Cartographier l’exposition
À l’échelon national, la CGT a lancé le 6 janvier 2025 un collectif PFAS pour tenter de faire avancer la transparence et la prévention quant à l’exposition des salariés à ces composés chimiques fluorés. L’enjeu est notamment de cartographier à l’échelle du pays les endroits où l’exposition a été la plus importante, pour que les maladies induites puissent être reconnues maladies professionnelles, ce qui offre aux travailleurs une meilleure prise en charge et une indemnisation du préjudice par l’employeur.
« Les salariés ont été massivement exposés, c’est une véritable boîte de Pandore. C’est pour cela qu’il faut absolument établir la responsabilité de l’employeur. Cela devrait tomber sous le sens, car elle est en théorie inscrite dans le Code du travail, mais nous devons mener une vraie bataille, car le lobbying de l’industrie chimique est puissant », dit Agnès Naton, secrétaire régionale CGT de Rhône-Alpes.
Attention aux œufs et poissons
Le départ de Chemours soulève également une montagne de questions quant à « l’ardoise environnementale » que l’usine laisse derrière elle. « Ces entreprises sont extraordinaires. Dès qu’on montre les rejets, elles ferment et délocalisent. Elles agissent avec la même désinvolture pour les conséquences sociales et environnementales de leur activité. Or, nous ne connaissons pas aujourd’hui l’ampleur réelle de la pollution. Le travail de diagnostic et de dépollution ne doit pas être à la charge de la collectivité », dénonce François Veillerette, de l’association Génération Futures, qui a elle-même procédé à des prélèvements dans la région.

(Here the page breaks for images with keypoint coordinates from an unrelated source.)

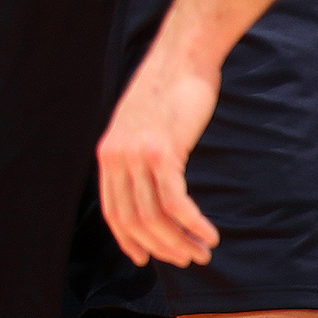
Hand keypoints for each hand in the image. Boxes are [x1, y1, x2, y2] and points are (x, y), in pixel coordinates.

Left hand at [96, 43, 222, 268]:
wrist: (181, 58)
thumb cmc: (168, 90)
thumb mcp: (141, 125)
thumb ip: (137, 153)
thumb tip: (148, 183)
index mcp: (108, 154)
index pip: (112, 211)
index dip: (129, 239)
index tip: (146, 258)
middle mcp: (116, 158)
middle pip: (134, 220)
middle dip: (161, 247)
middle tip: (188, 259)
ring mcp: (137, 156)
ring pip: (155, 217)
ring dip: (180, 241)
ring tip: (203, 252)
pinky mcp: (163, 153)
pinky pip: (175, 203)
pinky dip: (192, 224)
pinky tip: (209, 234)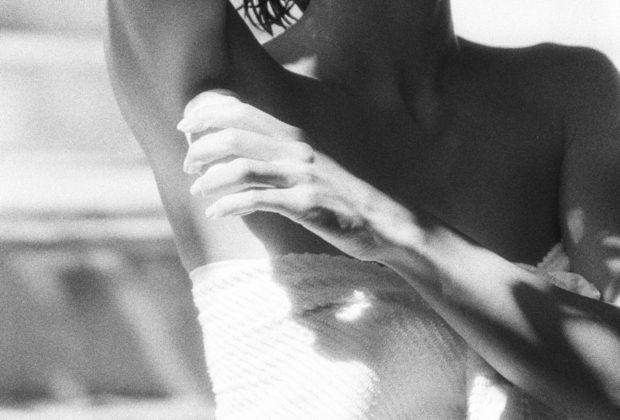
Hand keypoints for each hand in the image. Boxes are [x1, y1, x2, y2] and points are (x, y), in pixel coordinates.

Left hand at [179, 90, 420, 260]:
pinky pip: (256, 201)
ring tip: (196, 190)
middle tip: (187, 164)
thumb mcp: (315, 165)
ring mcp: (302, 178)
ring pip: (241, 168)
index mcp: (297, 138)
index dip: (209, 114)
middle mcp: (297, 152)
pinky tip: (216, 212)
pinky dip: (229, 205)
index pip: (244, 112)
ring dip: (210, 178)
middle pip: (236, 136)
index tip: (186, 124)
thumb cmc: (345, 197)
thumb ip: (284, 155)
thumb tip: (247, 153)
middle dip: (201, 147)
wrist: (386, 222)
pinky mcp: (305, 205)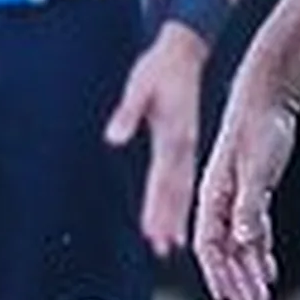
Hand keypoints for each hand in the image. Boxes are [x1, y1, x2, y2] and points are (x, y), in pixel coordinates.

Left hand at [105, 22, 208, 253]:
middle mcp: (183, 145)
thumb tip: (113, 136)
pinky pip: (183, 175)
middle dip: (169, 220)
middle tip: (164, 248)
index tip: (154, 231)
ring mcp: (186, 144)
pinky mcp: (184, 141)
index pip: (163, 179)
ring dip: (176, 215)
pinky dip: (180, 197)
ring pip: (182, 187)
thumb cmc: (159, 67)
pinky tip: (177, 211)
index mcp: (173, 135)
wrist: (183, 52)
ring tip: (171, 243)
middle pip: (176, 191)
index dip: (158, 207)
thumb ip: (127, 113)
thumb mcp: (139, 85)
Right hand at [191, 81, 297, 299]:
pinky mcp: (252, 194)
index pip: (209, 243)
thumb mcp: (256, 169)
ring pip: (240, 245)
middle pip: (225, 251)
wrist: (266, 99)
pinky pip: (253, 232)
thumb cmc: (258, 129)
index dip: (216, 271)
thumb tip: (244, 241)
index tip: (226, 296)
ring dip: (249, 273)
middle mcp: (220, 202)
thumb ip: (249, 207)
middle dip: (236, 281)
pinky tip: (268, 271)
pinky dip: (260, 253)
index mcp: (213, 196)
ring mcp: (236, 200)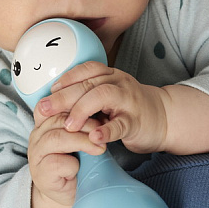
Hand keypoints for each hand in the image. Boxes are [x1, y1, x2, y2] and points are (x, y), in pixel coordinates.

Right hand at [29, 108, 104, 207]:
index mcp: (46, 122)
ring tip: (100, 148)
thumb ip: (83, 124)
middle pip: (58, 119)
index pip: (54, 103)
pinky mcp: (41, 173)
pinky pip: (56, 162)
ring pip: (56, 138)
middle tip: (103, 130)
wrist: (71, 193)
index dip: (74, 103)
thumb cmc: (78, 163)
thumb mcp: (81, 138)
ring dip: (82, 141)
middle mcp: (37, 135)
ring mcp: (37, 154)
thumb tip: (102, 111)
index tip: (97, 107)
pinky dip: (73, 164)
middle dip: (84, 123)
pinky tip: (81, 167)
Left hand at [36, 61, 168, 153]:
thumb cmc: (129, 108)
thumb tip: (53, 101)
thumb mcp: (108, 95)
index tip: (49, 91)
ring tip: (68, 126)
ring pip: (103, 95)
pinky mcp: (136, 122)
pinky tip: (94, 138)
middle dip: (64, 97)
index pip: (86, 69)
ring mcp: (129, 101)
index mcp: (111, 76)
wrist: (163, 119)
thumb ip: (87, 95)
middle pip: (88, 83)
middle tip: (45, 109)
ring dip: (81, 110)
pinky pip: (121, 124)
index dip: (66, 78)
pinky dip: (106, 131)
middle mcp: (119, 83)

Après avoir constaté la présence de PFAS dans l’eau et la terre, l’Agence régionale de santé de l’Oise a appelé « par précaution » la population à ne consommer ni les poissons sur une dizaine de kilomètres en aval de Creil ni les œufs prélevés dans Villers-Saint-Paul et la commune limitrophe de Verneuil-en-Halatte. Il est aussi déconseillé d’utiliser l’eau des puits pour l’arrosage des potagers. [1]
La loi prévoit que l’entreprise qui cesse une activité dépollue elle-même son site. Pour ce qui est des zones polluées alentour, l’État devra déterminer la responsabilité de la société Chemours, qui intègre une plateforme chimique avec plusieurs autres usines. Contactées par Reporterre, ni la préfecture de l’Oise ni l’inspection du travail n’ont souhaité communiquer sur ce dossier.